Building Buggy Chips - That Work!
Building a high-performance microprocessor presents many reliability challenges. Designers must verify the correctness of large complex systems and construct implementations that work reliably in varied (and occasionally adverse) operating conditions. Failure to meet these challenges can result in serious repercussions, ranging from disgruntled users to financial damage to loss of life. In this talk, I will describe a novel design strategy, called "dynamic verification", that works to reduce the burden of correctness on complex systems. The approach creates minimally correct systems that are capable of tolerating most permanent (e.g., design errors) and transient (e.g., particle strikes) faults. I will also detail ongoing work that suggests dynamic verification could render other valuable benefits such as reduced time-to-market, decreased power consumption, and improved performance.
Todd Austin is an Assistant Professor of Computer Science and Engineering at the University of Michigan in Ann Arbor. His research interests include computer architecture, compilers, computer system verification, and performance analysis tools and techniques. Prior to joining academia, Todd was a Senior Computer Architect in Intel's Microcomputer Research Labs, a product-oriented research laboratory in Hillsboro, Oregon. Todd is the first to take credit (but the last to accept blame) for creating the SimpleScalar tool set, a popular collection of computer system performance analysis tools. Todd received his Ph.D. in Computer Science from the University of Wisconsin in 1996.
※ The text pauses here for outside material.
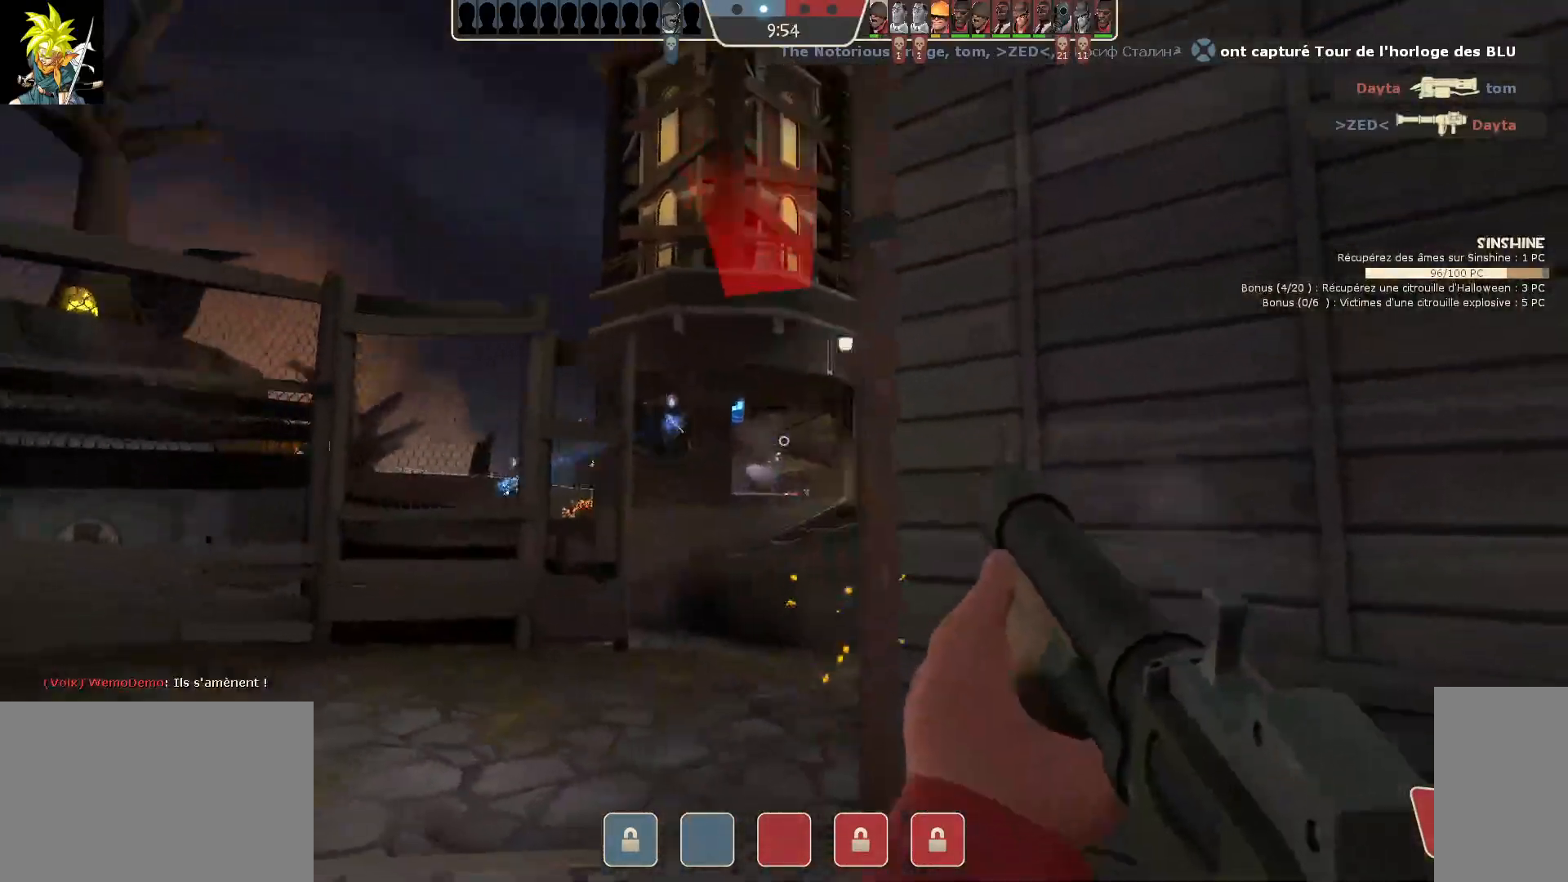
{"keys": [], "mouse": ["left"], "events": [[283, "a", "up"]]}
Chalmers University of Technology
Limits on Speculative Module-level Parallelism in Imperative and Object-oriented Programs on CMP Platforms
In this work, we consider program modules, e.g. procedures, functions, and methods as the basic method to exploit speculative parallelism in existing codes. We analyze how much inherent and exploitable parallelism exist in a set of C and Java programs on a set of chip-multiprocessor architecture models, and identify what inherent program features, as well as architectural deficiencies, that limit the speedup. Our data complement previous limit studies by indicating that the programming style -- object-oriented versus imperative -- does not seem to have any noticeable impact on the achievable speedup. Further, we show that as few as eight processors are enough to exploit all of the inherent parallelism. However, memory-level data dependence resolution and thread management mechanisms of recent CMP proposals may impose overheads that severely limit the speedup obtained.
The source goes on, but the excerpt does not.